ENTRIES PROVIDED
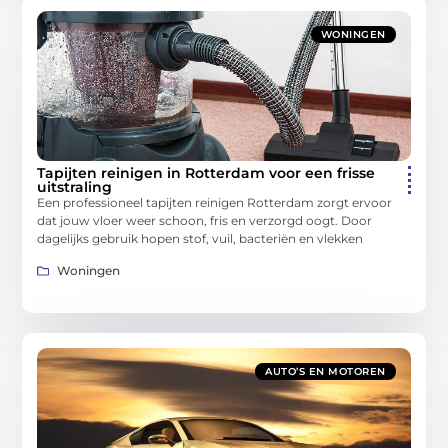
WONINGEN
Tapijten reinigen in Rotterdam voor een frisse
uitstraling
Een professioneel tapijten reinigen Rotterdam zorgt ervoor
dat jouw vloer weer schoon, fris en verzorgd oogt. Door
dagelijks gebruik hopen stof, vuil, bacteriën en vlekken
Woningen
AUTO’S EN MOTOREN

DIRECTIONS
Because pictures are not wanted, give every entry above again exactly without them.

RESPONSE BELOW
WONINGEN
Tapijten reinigen in Rotterdam voor een frisse
uitstraling
Een professioneel tapijten reinigen Rotterdam zorgt ervoor
dat jouw vloer weer schoon, fris en verzorgd oogt. Door
dagelijks gebruik hopen stof, vuil, bacteriën en vlekken
Woningen
AUTO’S EN MOTOREN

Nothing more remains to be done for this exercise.